Одурачил? Кого он одурачил? Госпожу Эмид? Как? Эти вопросы долго не давали спать Ташариане. И утром, когда она проснулась, они вновь возникли в ее голове.
Она лежала в кровати, перебирая в памяти события прошедшего дня, и с каждой минутой все больше злилась на госпожу Эмид. Рана заживет, а вот злость никуда не денется. Ташариана вздохнула. Опять начальница одержала над ней верх. Но это в последний раз. Как только представится случай, она сбежит отсюда. Лучше жить на улице, чем в консерватории.
Прошли два дня. Других девочек в лазарете не было, а изредка появлявшаяся медсестра отказалась отвечать на ее вопросы. Если надо, мол, спрашивай начальницу. Ташариана заставила себя есть, хотя у нее не было аппетита. Она знала, что ей понадобятся силы, когда она надумает бежать.
На третий день утром она услышала в холле шум и незнакомый женский голос. Красивый голос. Кому же он принадлежит? Школу, существующую на деньги правительства, никто никогда не посещал, ведь в ней учились сироты и дети, которых родители не в силах были прокормить. О новых учителях тоже никто не говорил. Единственный человек, который не жил в школе и приезжал по вызовам, был доктор Ширази. Ташариана слышала подобострастный голос начальницы и красивый сильный голос незнакомки.
Дверь в лазарет распахнулась, и Ташариана встала, хотя у нее кружилась голова.
В комнату вплыла высокая и толстая женщина в черном платье, украшенном брошью с горным хрусталем. У нее все было крупное: голова, грудь, зад. Казалось, она заполнила собой все пространство маленького лазарета, и Ташариане захотелось податься назад, но она продолжала стоять, решив, что больше ни перед кем не склонит головы, какое бы наказание ей ни грозило.
Женщина подошла к Ташариане. Черные волосы с проседью и брови углом придавали ей мрачный вид. Правда, глаза у нее были умные и в линии рта не было жестокости.
— Оставьте нас, — приказала она.
Госпожа Эмид хотела что-то возразить.
— Я же сказала, оставьте нас! — повторила незнакомка.
Начальнице пришлось захлопнуть рот и выйти из лазарета.
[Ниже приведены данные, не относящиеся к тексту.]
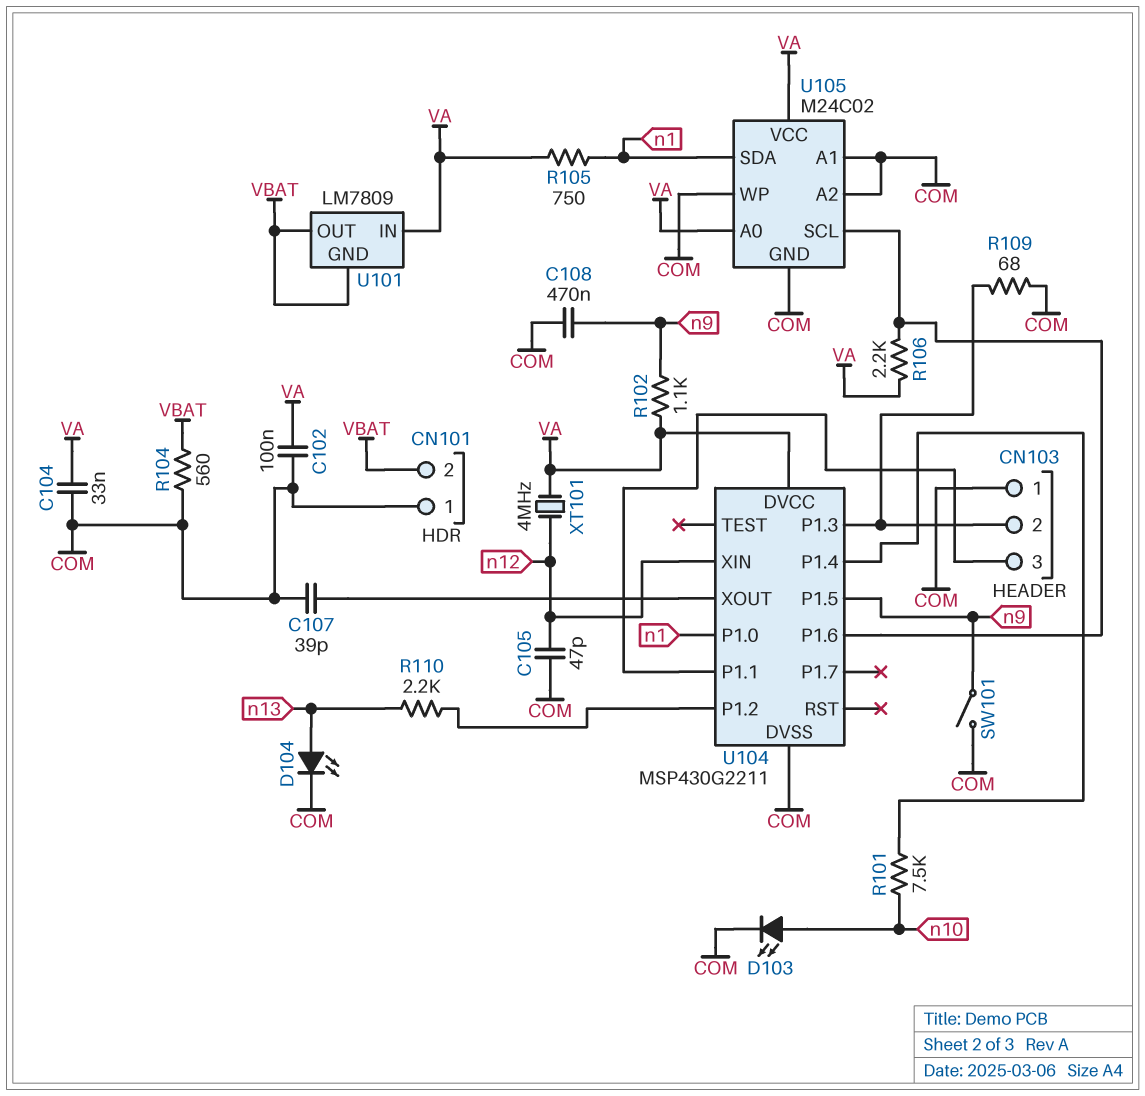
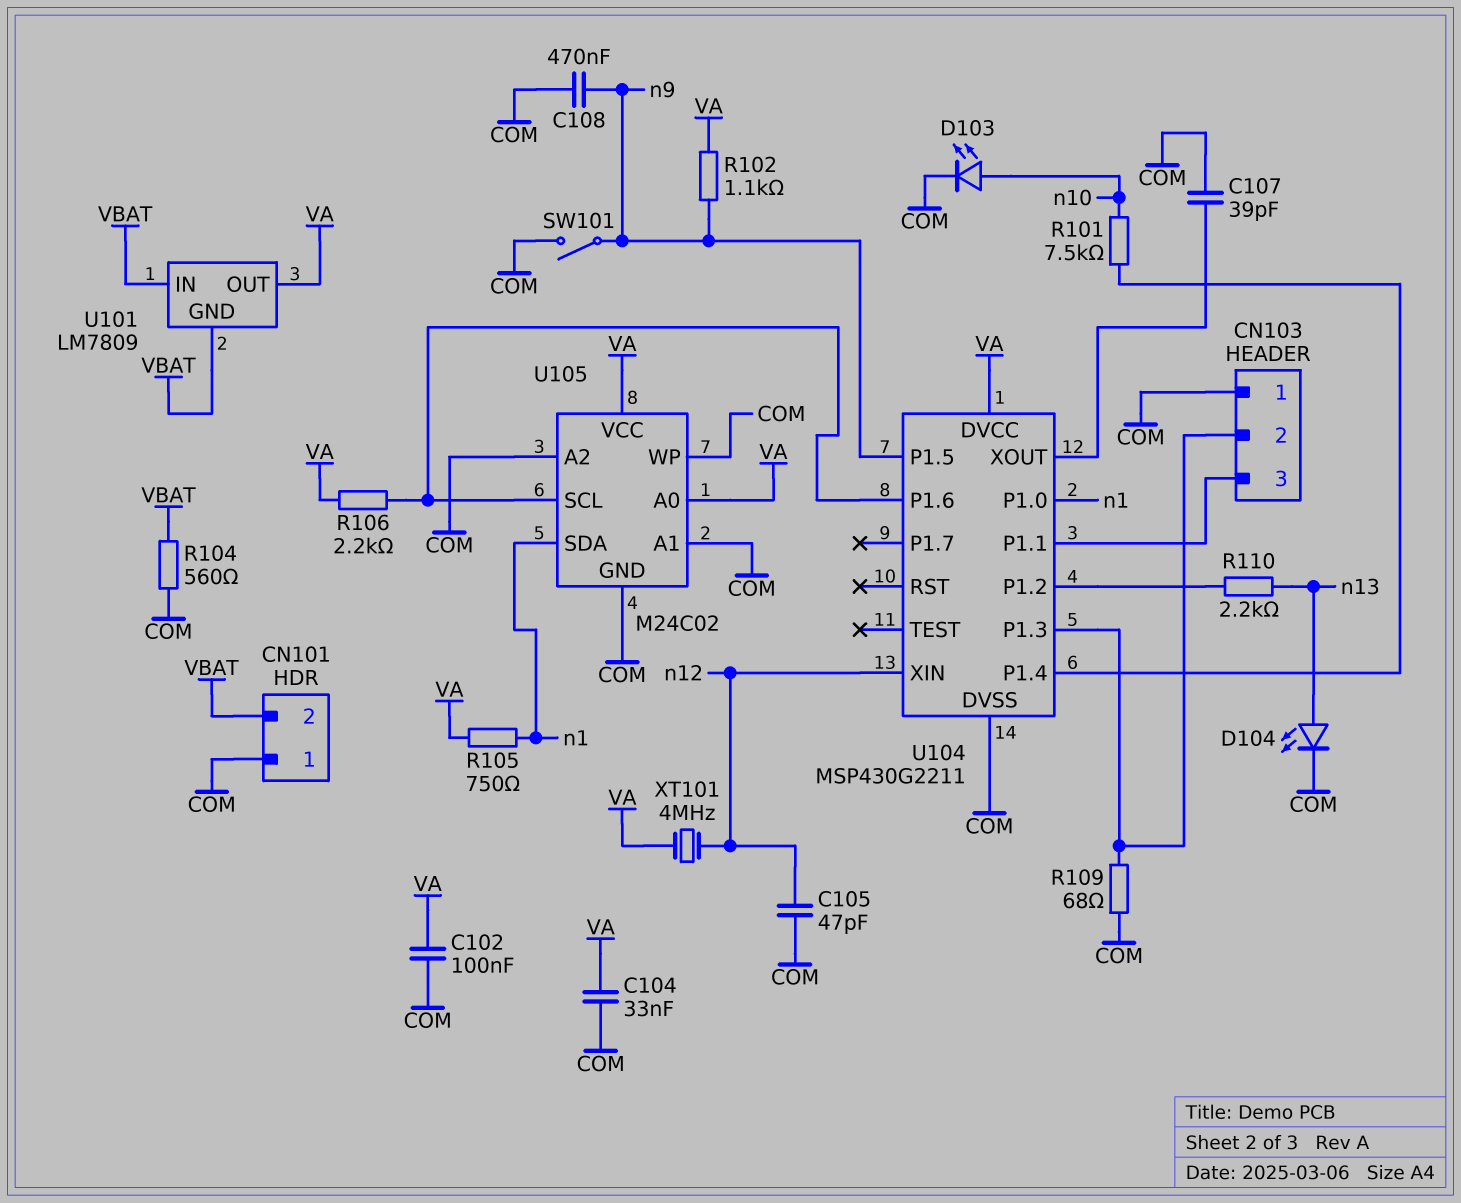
U101 pin IN: VA -> VBAT
U101 pin OUT: VBAT -> VA

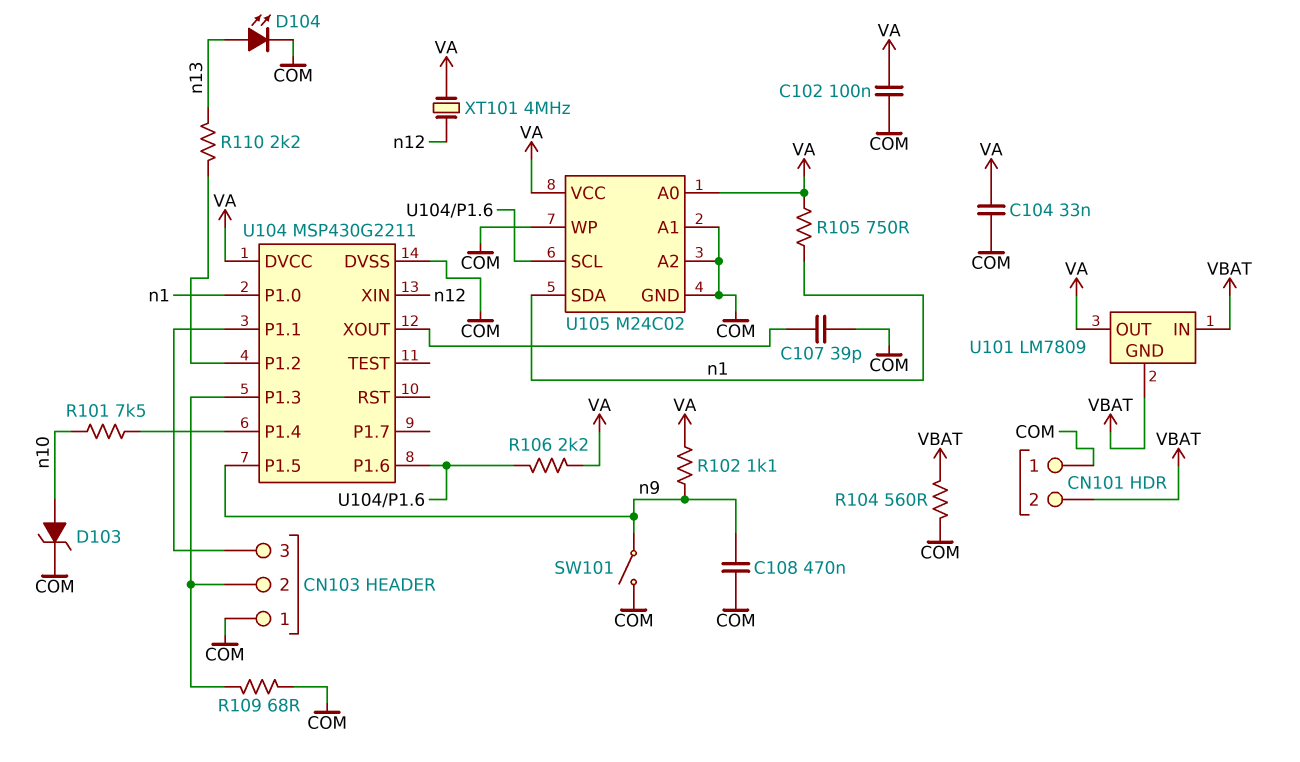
C105: 47pF (COM, n12) -> none
D103: LED (A n10, K COM) -> zener (A n10, K COM)

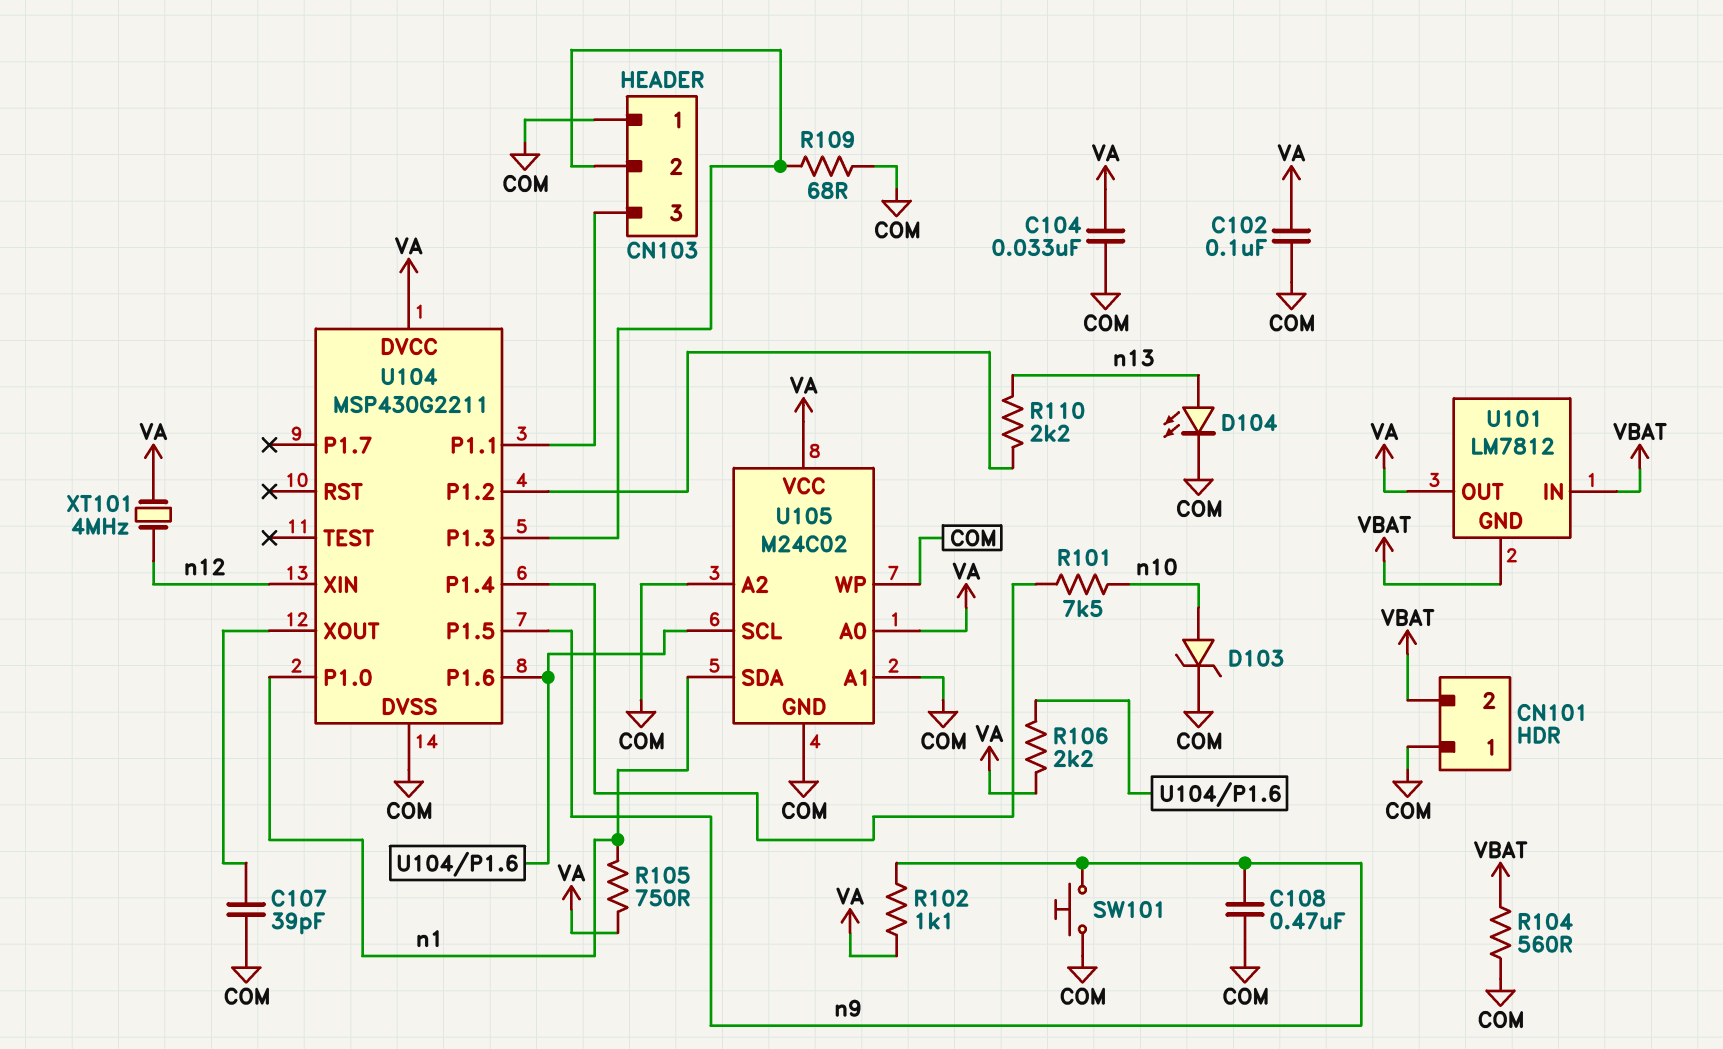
SW101: switch (COM, n9) -> button (COM, n9)
U101: LM7809 -> LM7812

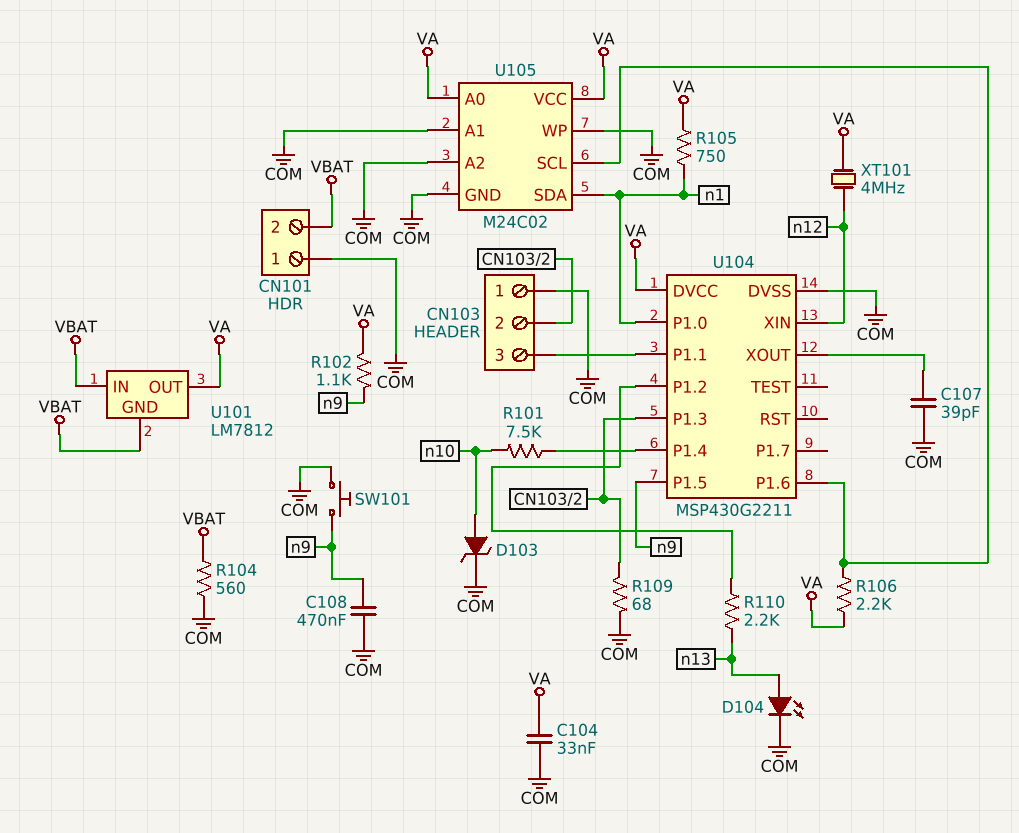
C102: 100nF (COM, VA) -> none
Дверь закрылась, и Ташариана вздохнула с облегчением.
Незнакомка улыбнулась и показала рукой в кольцах на кровать.
— Присядьте, мисс Хигази.
Сказано это было таким ласковым тоном, что Ташариане не пришло в голову ослушаться.
Она села на краешек постели.
— Мне рассказали об операции. Тебе нельзя уставать.
Ташариана не ответила, ибо не собиралась обсуждать свои личные дела с незнакомой женщиной.
— Повернись, чтобы я могла посмотреть на твой затылок.
Ташариана не пошевелилась, удивленная странным приказанием.
— Повернитесь, мисс Хигази!
Ташариана повернулась к ней спиной. Женщина подняла волосы и коснулась кончиками пальцев затылка Ташарианы.